(Records from a dataset)
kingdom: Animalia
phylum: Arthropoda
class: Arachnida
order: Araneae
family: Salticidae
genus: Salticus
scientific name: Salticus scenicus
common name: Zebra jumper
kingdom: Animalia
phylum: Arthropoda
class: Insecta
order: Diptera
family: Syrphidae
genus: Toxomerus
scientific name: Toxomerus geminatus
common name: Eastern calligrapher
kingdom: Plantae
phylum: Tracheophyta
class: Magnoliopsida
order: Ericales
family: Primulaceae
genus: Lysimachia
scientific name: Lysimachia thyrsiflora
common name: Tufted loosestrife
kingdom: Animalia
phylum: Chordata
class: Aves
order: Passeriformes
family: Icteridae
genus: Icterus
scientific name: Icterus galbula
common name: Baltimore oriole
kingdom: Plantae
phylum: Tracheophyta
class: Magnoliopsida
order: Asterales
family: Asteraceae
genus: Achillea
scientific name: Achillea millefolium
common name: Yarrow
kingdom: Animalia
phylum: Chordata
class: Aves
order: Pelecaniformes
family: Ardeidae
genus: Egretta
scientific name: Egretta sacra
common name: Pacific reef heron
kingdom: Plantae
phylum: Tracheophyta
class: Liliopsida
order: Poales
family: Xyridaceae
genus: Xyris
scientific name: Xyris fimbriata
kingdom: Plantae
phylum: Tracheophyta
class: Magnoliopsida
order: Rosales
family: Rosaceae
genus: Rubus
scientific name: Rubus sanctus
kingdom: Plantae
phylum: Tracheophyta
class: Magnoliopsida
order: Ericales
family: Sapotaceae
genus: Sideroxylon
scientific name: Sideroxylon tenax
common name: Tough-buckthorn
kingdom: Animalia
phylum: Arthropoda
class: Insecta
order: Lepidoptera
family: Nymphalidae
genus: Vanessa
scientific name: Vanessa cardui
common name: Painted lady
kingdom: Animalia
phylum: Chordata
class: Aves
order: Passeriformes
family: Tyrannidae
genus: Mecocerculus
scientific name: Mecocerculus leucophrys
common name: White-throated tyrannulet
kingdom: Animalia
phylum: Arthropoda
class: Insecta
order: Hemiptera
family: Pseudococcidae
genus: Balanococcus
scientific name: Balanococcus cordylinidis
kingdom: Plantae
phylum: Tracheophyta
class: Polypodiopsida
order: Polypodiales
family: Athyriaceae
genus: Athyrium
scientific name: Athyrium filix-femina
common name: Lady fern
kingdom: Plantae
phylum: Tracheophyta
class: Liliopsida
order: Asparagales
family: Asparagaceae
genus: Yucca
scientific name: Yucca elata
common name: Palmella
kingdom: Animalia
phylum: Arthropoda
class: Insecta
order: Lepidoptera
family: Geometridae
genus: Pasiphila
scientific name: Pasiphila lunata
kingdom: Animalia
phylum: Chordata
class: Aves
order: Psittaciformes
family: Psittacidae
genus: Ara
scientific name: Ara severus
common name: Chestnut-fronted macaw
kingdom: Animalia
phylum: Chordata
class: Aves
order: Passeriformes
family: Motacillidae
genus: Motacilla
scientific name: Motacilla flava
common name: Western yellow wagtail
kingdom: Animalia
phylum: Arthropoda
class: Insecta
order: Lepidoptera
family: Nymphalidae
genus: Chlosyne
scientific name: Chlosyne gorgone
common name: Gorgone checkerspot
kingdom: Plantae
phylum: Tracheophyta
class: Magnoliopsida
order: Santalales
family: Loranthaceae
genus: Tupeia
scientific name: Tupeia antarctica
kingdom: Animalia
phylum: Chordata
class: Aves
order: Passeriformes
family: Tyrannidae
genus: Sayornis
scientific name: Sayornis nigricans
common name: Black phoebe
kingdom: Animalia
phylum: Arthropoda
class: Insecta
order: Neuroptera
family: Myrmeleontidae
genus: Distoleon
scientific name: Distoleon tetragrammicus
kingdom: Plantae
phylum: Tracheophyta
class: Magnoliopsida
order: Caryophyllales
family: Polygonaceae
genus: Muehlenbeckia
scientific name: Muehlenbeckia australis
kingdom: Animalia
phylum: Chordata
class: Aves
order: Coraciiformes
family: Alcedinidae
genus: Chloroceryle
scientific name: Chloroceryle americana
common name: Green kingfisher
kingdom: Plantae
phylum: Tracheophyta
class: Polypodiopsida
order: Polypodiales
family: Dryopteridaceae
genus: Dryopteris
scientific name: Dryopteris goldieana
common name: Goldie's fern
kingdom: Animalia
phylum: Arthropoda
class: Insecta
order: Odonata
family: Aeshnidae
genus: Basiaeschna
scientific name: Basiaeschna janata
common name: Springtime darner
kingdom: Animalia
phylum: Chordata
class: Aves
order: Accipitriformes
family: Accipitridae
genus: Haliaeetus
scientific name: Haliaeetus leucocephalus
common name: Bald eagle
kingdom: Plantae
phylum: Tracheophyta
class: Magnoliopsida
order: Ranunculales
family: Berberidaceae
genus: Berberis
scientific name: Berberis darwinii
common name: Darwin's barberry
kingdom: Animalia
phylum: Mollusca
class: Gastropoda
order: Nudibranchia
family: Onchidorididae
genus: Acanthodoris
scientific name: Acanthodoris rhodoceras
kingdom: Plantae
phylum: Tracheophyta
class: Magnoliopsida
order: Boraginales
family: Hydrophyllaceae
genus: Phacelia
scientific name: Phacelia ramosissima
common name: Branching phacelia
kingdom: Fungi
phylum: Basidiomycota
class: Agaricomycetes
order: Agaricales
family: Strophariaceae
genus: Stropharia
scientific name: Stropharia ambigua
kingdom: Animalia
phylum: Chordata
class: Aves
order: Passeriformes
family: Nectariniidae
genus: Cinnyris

▶ _What needs to be done_
Rewrite the lines from the line with "genus: Vanessa" to the line with "genus: Chlosyne", substituting "vernacular name" for "common name" and leaving everything else unchanged.

▶ _Exercise result_
genus: Vanessa
scientific name: Vanessa cardui
vernacular name: Painted lady
kingdom: Animalia
phylum: Chordata
class: Aves
order: Passeriformes
family: Tyrannidae
genus: Mecocerculus
scientific name: Mecocerculus leucophrys
vernacular name: White-throated tyrannulet
kingdom: Animalia
phylum: Arthropoda
class: Insecta
order: Hemiptera
family: Pseudococcidae
genus: Balanococcus
scientific name: Balanococcus cordylinidis
kingdom: Plantae
phylum: Tracheophyta
class: Polypodiopsida
order: Polypodiales
family: Athyriaceae
genus: Athyrium
scientific name: Athyrium filix-femina
vernacular name: Lady fern
kingdom: Plantae
phylum: Tracheophyta
class: Liliopsida
order: Asparagales
family: Asparagaceae
genus: Yucca
scientific name: Yucca elata
vernacular name: Palmella
kingdom: Animalia
phylum: Arthropoda
class: Insecta
order: Lepidoptera
family: Geometridae
genus: Pasiphila
scientific name: Pasiphila lunata
kingdom: Animalia
phylum: Chordata
class: Aves
order: Psittaciformes
family: Psittacidae
genus: Ara
scientific name: Ara severus
vernacular name: Chestnut-fronted macaw
kingdom: Animalia
phylum: Chordata
class: Aves
order: Passeriformes
family: Motacillidae
genus: Motacilla
scientific name: Motacilla flava
vernacular name: Western yellow wagtail
kingdom: Animalia
phylum: Arthropoda
class: Insecta
order: Lepidoptera
family: Nymphalidae
genus: Chlosyne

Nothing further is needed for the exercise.